▶ **WHAT YOU WILL DO**: Only the number is needed: the count of lines in the records with the word "shift".

▶ **DATA EXCERPTS**:

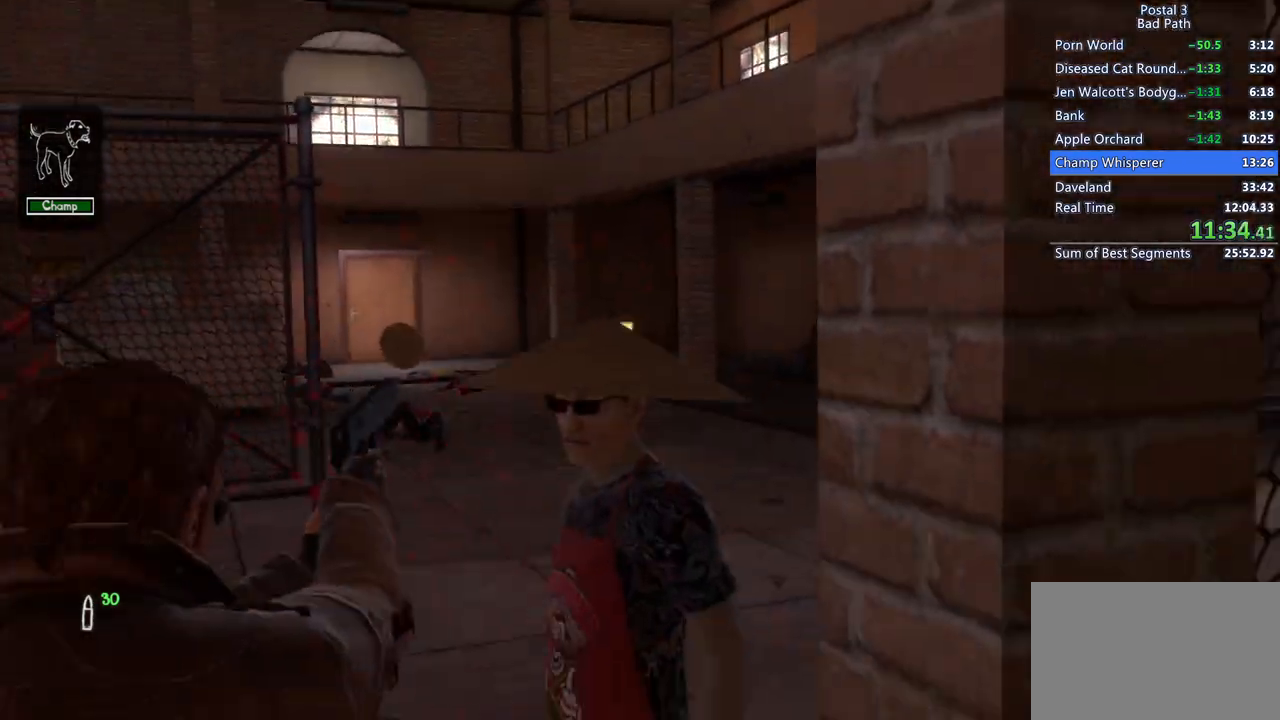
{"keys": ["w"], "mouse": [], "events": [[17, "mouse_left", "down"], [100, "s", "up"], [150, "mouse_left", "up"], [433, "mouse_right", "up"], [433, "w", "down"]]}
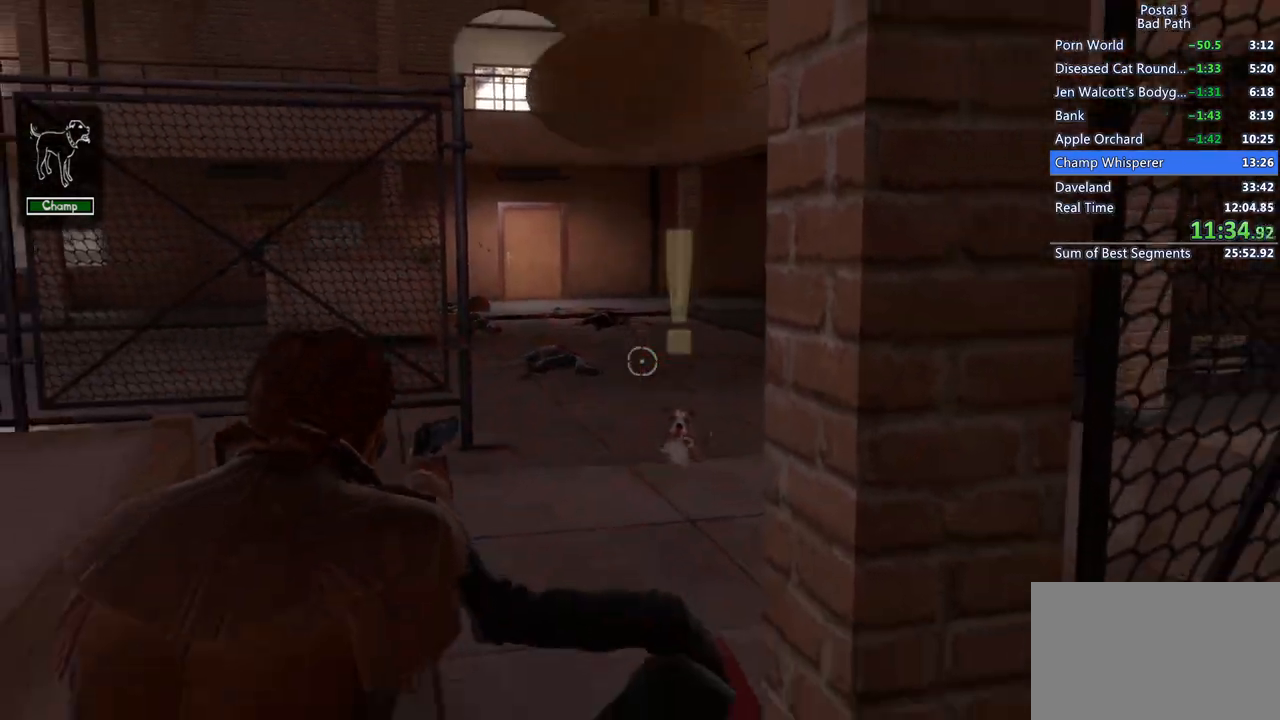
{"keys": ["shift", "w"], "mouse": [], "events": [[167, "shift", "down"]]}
==
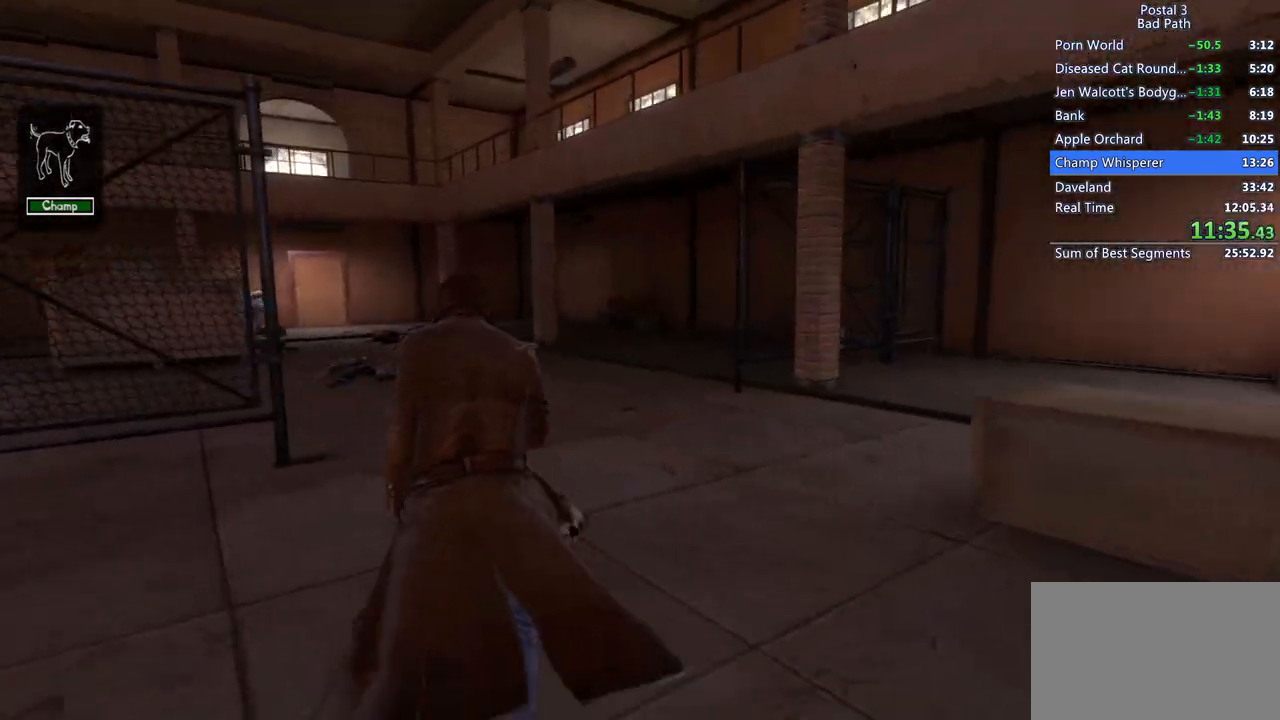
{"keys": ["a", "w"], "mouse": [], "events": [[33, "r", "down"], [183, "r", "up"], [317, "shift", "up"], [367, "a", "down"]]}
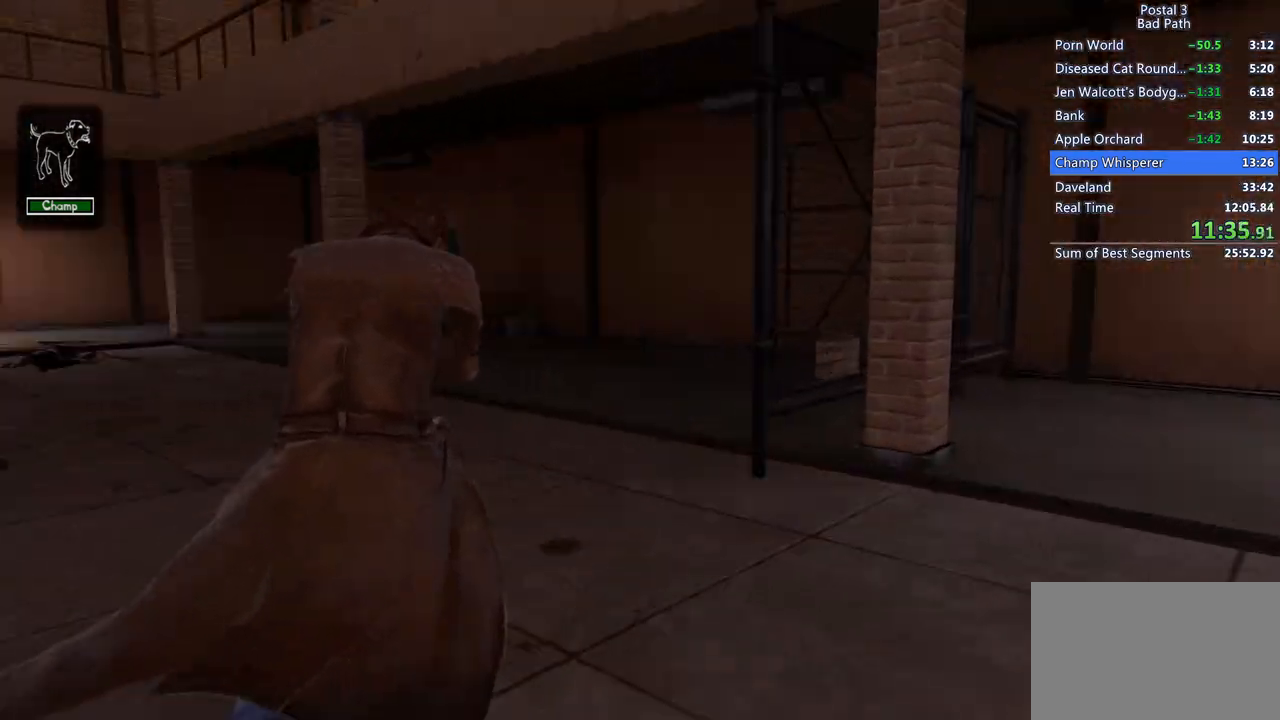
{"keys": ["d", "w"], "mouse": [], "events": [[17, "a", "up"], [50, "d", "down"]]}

▶ **WRITTEN RESPONSE**: 2